**Short exercise 1**: In the records, turn the part that starts with the line containing "Page size: 1241x1754." and ends with the line containing "list De twee" into a JSON list of strings, one string per line, skipping blank lines.

**Document section**:
┌────────
Clark J. Billings* Candidate For City Council - North AdamsNORTH ADAMS - Clark Billings has seen the city go from the Dark Ages of the Sprague Electric closings into a Renaissance era of Mass MoCA and the beginning of a Reformation, maybe even Enlightenment, with new development projects looming.
The Massachusetts College of Liberal Arts professor of history and political science is one of the longest serving members of the City Council with 21 total years dating to the early 1980s. He ran for mayor in 1983 and state representative in 1984; he left for awhile in 1983 to be town administrator for Wilbraham and was off the council for a few terms in the 1990s. He's seeking re-election to a 12th term.
Billings, 67, has been president four times and thinks the council's current composition works very well.
"I think the mayor trusts this council. We can go back a number of years when there were five who wanted to be mayor - it was like a gang of mini-mayors," He said. "We [councilors] see he's done a wonderful job."
└────────
**Short exercise 2**: Copy the part of the article on Clark Billings that starts with the words "Clark J. Billings*" and ends with "works very well.".

Records of where things appear
┌────────
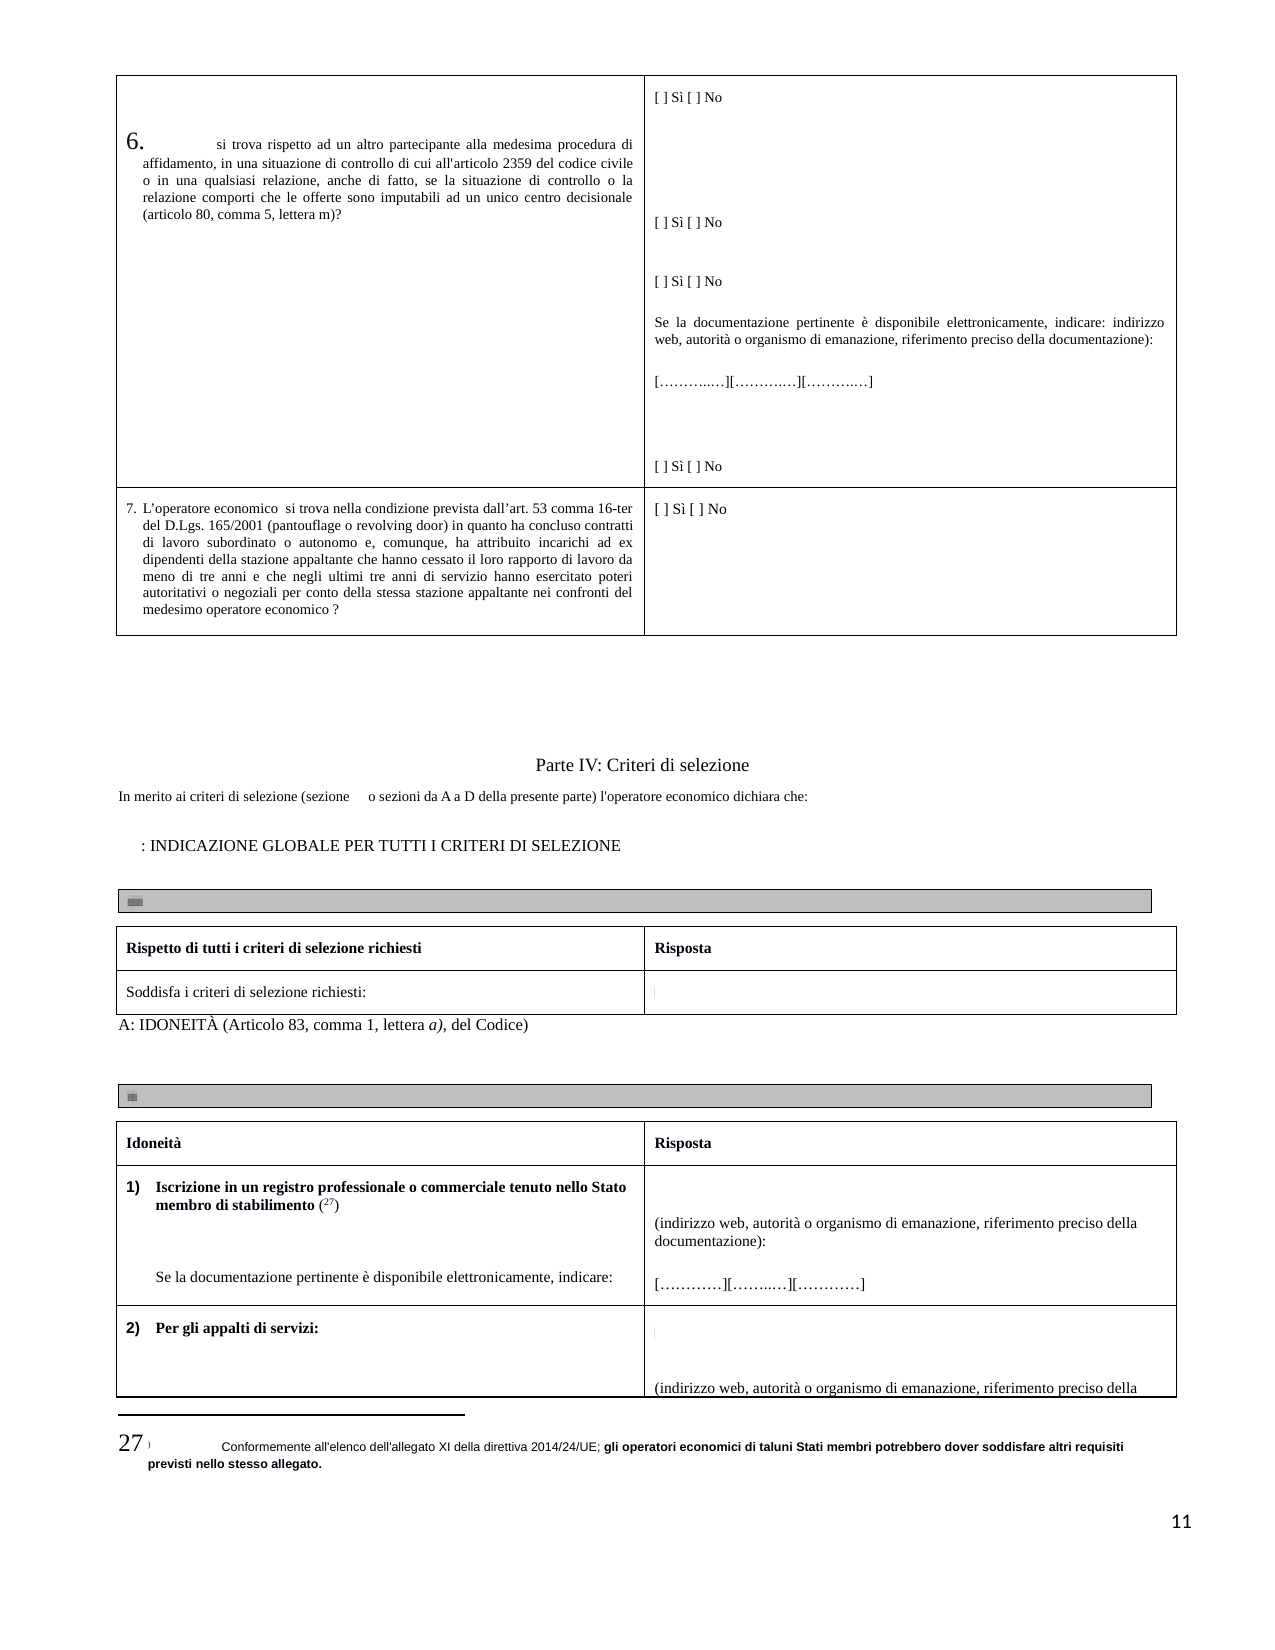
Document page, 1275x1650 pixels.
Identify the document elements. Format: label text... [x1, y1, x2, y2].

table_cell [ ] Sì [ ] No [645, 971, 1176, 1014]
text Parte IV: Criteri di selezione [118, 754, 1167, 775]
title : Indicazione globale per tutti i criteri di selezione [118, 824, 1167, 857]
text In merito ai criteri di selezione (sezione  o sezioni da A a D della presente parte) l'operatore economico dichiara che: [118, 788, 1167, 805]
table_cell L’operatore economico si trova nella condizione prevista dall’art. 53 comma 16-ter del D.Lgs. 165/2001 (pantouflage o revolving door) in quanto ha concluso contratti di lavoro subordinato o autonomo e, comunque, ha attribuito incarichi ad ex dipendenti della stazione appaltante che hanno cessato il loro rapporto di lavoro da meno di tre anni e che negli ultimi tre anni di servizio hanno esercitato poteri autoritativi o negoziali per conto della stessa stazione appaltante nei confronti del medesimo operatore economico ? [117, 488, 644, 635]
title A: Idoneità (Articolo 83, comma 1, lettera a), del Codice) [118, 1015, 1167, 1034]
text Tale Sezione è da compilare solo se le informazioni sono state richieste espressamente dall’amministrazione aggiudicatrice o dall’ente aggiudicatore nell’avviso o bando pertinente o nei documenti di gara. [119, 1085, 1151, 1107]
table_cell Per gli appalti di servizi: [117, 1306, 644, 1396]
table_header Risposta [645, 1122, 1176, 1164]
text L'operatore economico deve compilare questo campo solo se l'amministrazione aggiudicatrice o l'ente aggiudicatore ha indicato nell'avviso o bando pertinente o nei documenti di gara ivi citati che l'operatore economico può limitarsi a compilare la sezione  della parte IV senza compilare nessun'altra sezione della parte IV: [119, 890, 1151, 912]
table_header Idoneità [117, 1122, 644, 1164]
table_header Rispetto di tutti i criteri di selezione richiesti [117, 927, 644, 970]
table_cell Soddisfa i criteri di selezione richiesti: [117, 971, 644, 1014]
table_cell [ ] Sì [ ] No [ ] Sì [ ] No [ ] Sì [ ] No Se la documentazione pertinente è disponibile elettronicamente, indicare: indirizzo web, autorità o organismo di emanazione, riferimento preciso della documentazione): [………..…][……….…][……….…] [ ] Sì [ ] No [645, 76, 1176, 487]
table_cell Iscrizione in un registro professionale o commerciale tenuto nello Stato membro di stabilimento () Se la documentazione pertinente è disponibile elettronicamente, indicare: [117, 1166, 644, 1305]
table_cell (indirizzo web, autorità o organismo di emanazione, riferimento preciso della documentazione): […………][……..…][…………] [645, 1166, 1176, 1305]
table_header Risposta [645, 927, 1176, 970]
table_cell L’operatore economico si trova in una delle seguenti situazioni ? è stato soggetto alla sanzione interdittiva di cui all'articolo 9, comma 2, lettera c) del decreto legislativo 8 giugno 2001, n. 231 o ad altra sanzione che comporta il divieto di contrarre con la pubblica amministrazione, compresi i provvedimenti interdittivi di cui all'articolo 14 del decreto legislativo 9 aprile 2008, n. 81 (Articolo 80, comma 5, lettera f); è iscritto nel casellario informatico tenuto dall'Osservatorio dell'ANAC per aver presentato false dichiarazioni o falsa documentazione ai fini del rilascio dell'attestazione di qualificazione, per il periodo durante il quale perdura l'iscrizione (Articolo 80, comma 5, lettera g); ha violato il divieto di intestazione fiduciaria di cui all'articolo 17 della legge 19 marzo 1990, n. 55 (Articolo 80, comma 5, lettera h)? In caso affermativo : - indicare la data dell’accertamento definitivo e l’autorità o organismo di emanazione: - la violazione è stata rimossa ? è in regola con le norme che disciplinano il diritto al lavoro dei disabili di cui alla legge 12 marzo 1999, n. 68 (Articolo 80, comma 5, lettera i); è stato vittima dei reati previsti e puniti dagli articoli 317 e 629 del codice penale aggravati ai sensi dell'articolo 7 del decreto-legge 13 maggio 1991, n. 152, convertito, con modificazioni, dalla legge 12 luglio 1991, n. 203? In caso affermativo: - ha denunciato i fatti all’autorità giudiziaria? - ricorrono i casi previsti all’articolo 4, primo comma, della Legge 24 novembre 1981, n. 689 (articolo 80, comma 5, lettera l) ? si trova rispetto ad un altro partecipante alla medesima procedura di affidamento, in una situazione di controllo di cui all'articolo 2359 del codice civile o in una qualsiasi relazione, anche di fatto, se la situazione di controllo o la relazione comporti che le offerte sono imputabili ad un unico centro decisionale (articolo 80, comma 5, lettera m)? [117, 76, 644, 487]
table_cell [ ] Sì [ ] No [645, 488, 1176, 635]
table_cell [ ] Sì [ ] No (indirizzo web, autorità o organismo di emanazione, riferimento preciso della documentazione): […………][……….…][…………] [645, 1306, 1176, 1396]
└────────
┌────────
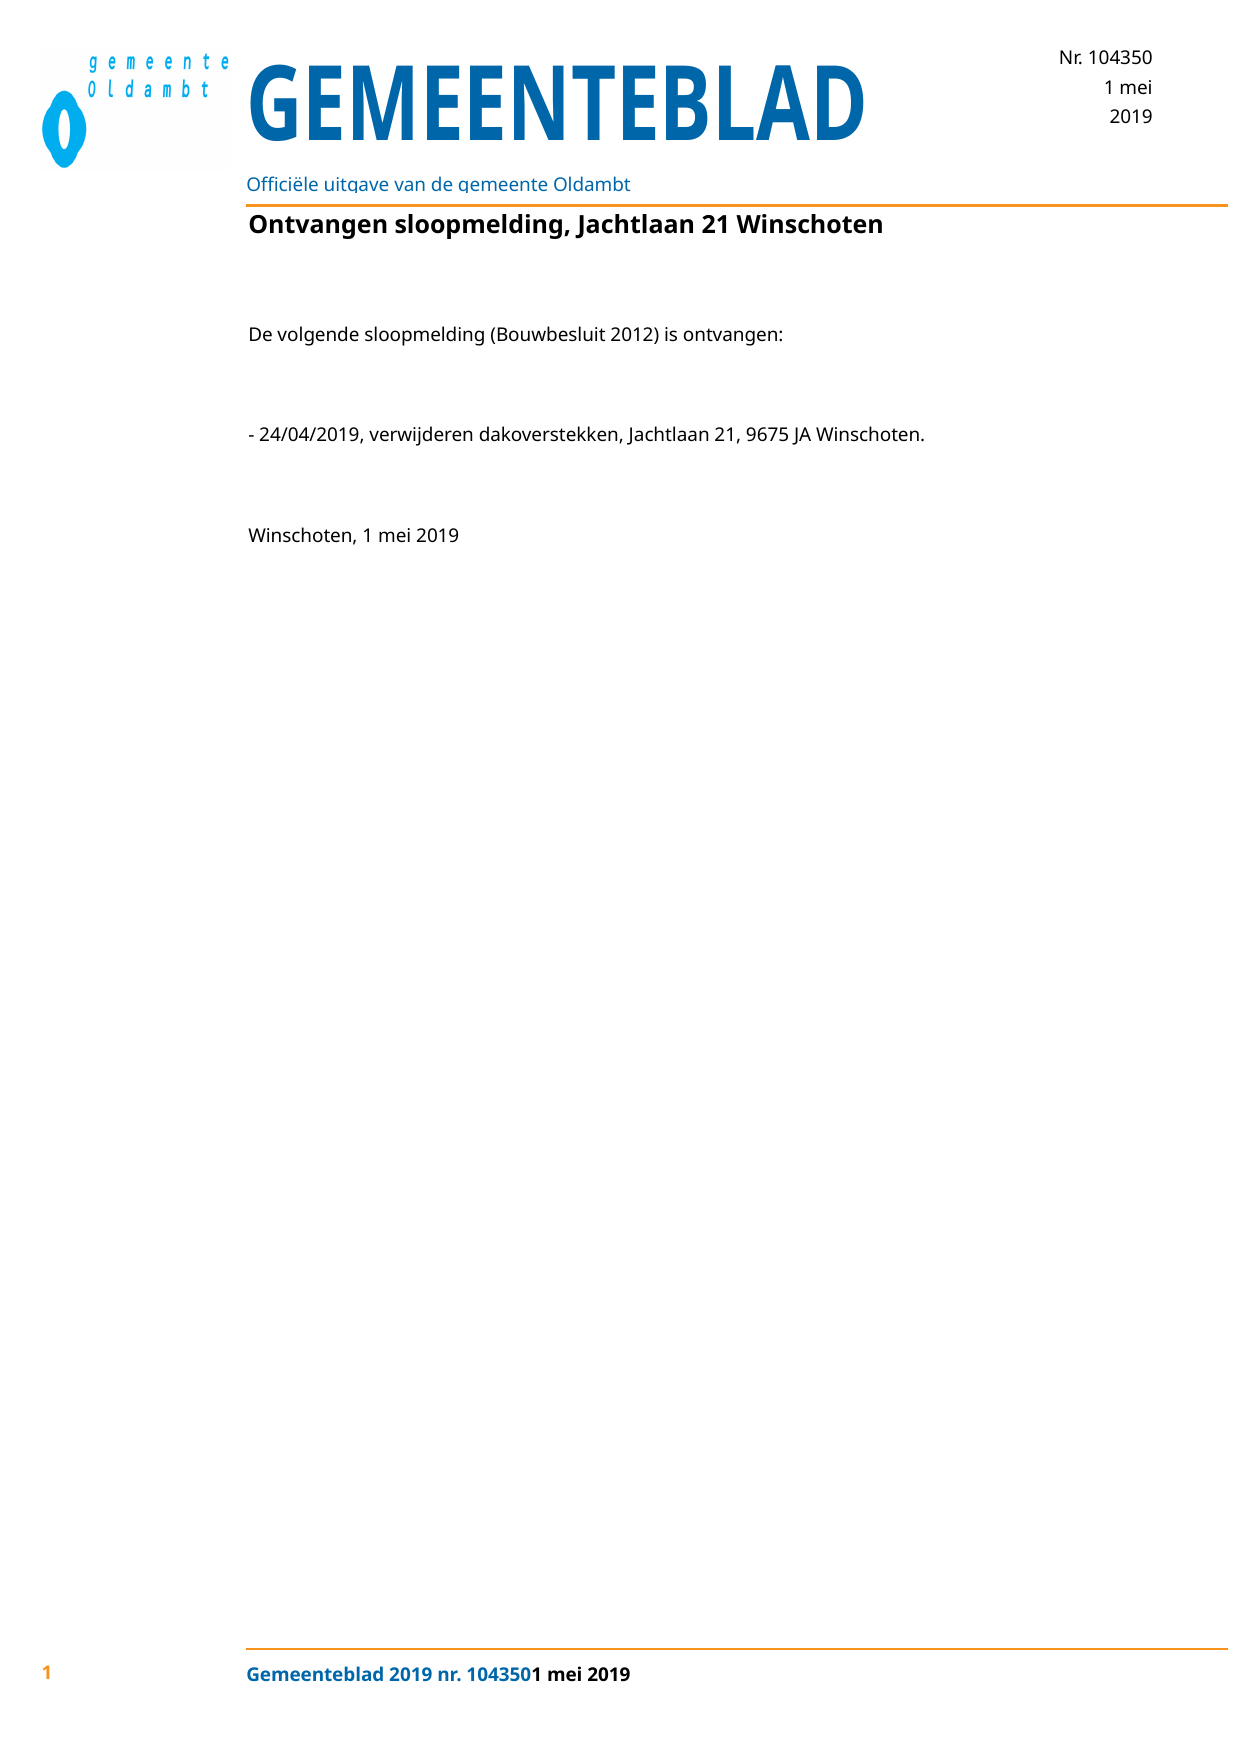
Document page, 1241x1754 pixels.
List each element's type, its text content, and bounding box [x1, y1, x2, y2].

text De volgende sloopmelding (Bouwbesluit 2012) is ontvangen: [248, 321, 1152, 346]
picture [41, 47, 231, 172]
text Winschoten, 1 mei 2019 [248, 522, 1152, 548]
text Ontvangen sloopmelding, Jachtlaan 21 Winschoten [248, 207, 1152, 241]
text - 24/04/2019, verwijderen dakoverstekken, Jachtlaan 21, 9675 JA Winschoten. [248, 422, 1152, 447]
└────────
┌────────
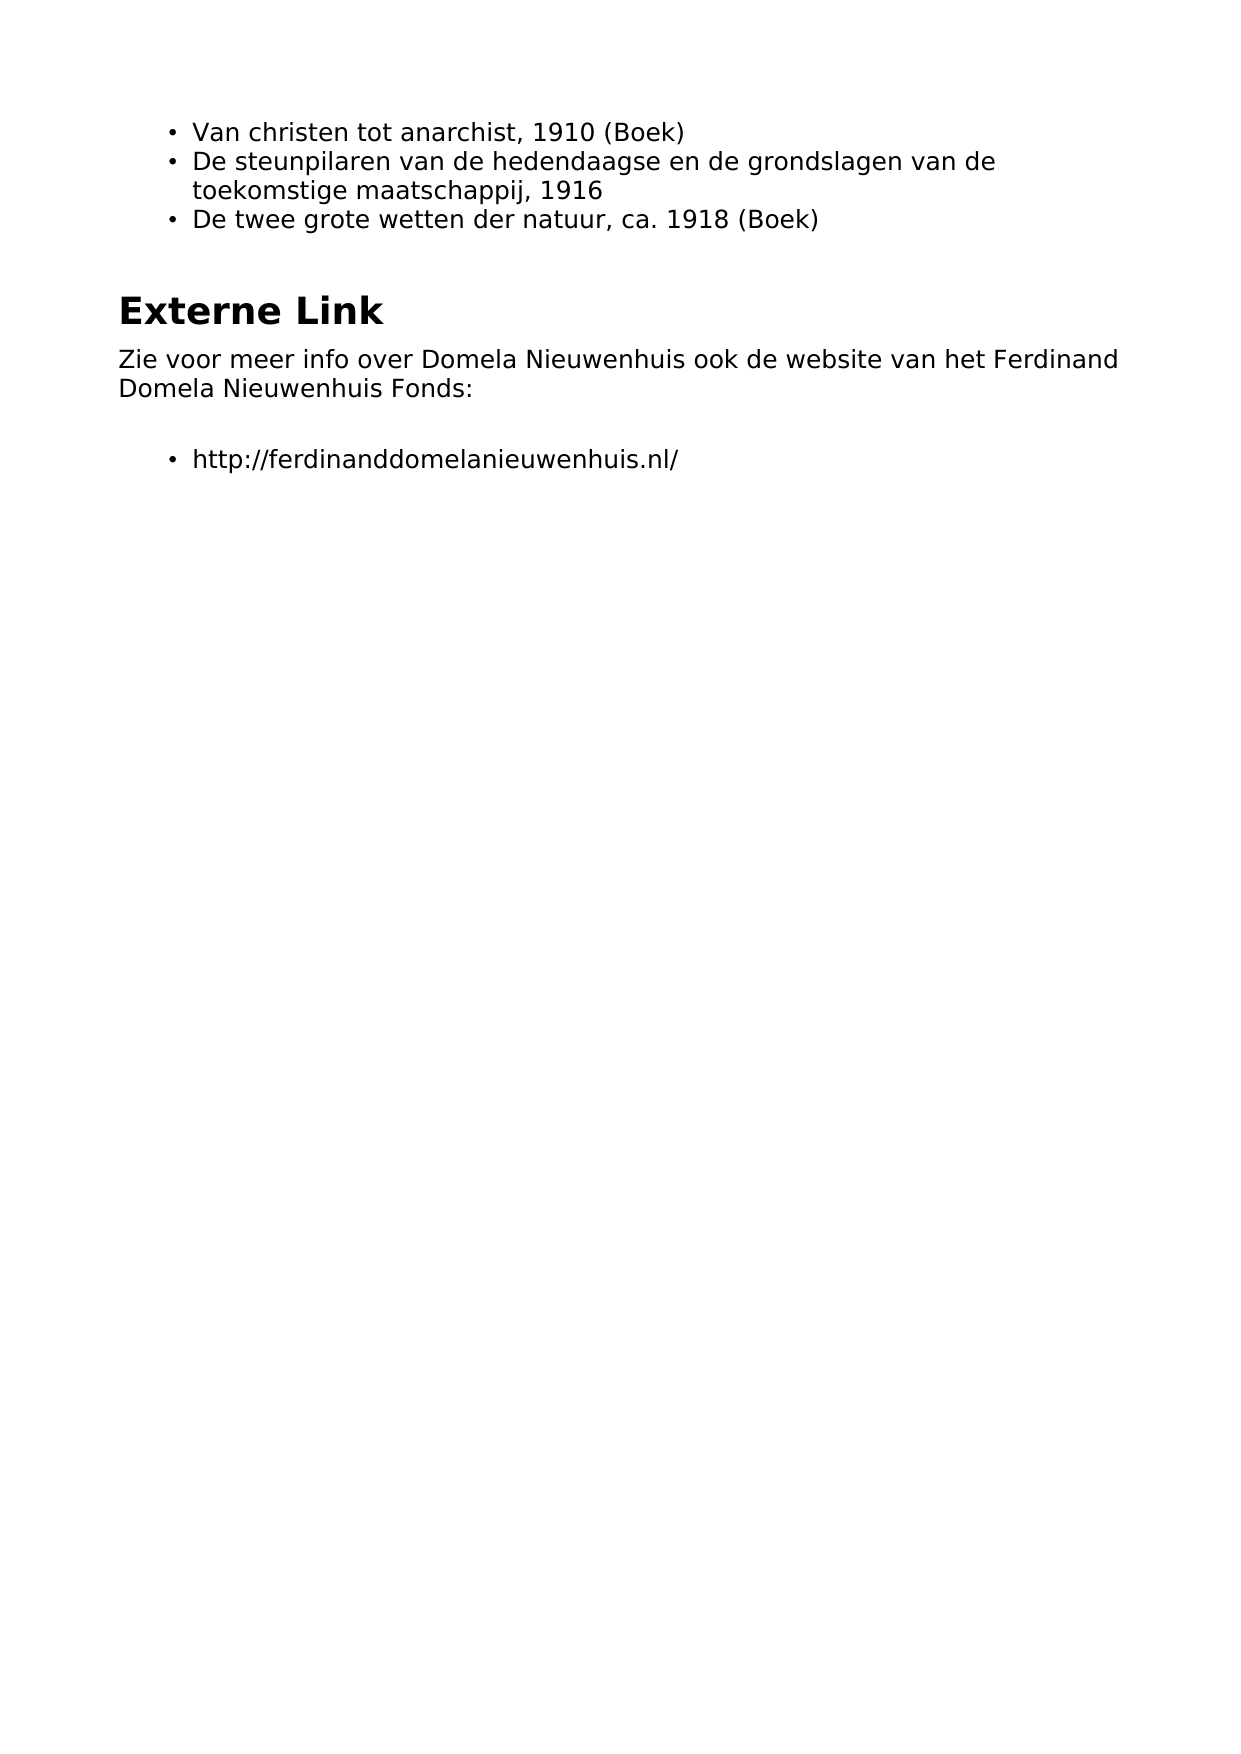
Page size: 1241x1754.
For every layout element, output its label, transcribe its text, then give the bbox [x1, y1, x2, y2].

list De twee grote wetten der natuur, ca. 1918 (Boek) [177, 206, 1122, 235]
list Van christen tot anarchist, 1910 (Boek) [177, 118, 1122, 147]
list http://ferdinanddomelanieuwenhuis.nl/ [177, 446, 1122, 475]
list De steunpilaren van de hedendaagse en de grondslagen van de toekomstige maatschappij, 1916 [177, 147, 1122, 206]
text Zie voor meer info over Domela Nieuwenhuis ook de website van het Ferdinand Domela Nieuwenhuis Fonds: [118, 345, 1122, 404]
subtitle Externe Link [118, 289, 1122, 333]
└────────
**Task output 1**:
[
  "Page size: 1241x1754.",
  "For every layout element, output its label, transcribe its text, then give the bbox [x1, y1, x2, y2].",
  "list De twee grote wetten der natuur, ca. 1918 (Boek) [177, 206, 1122, 235]"
]

**Task output 2**:
Clark J. Billings* Candidate For City Council - North AdamsNORTH ADAMS - Clark Billings has seen the city go from the Dark Ages of the Sprague Electric closings into a Renaissance era of Mass MoCA and the beginning of a Reformation, maybe even Enlightenment, with new development projects looming.
The Massachusetts College of Liberal Arts professor of history and political science is one of the longest serving members of the City Council with 21 total years dating to the early 1980s. He ran for mayor in 1983 and state representative in 1984; he left for awhile in 1983 to be town administrator for Wilbraham and was off the council for a few terms in the 1990s. He's seeking re-election to a 12th term.
Billings, 67, has been president four times and thinks the council's current composition works very well.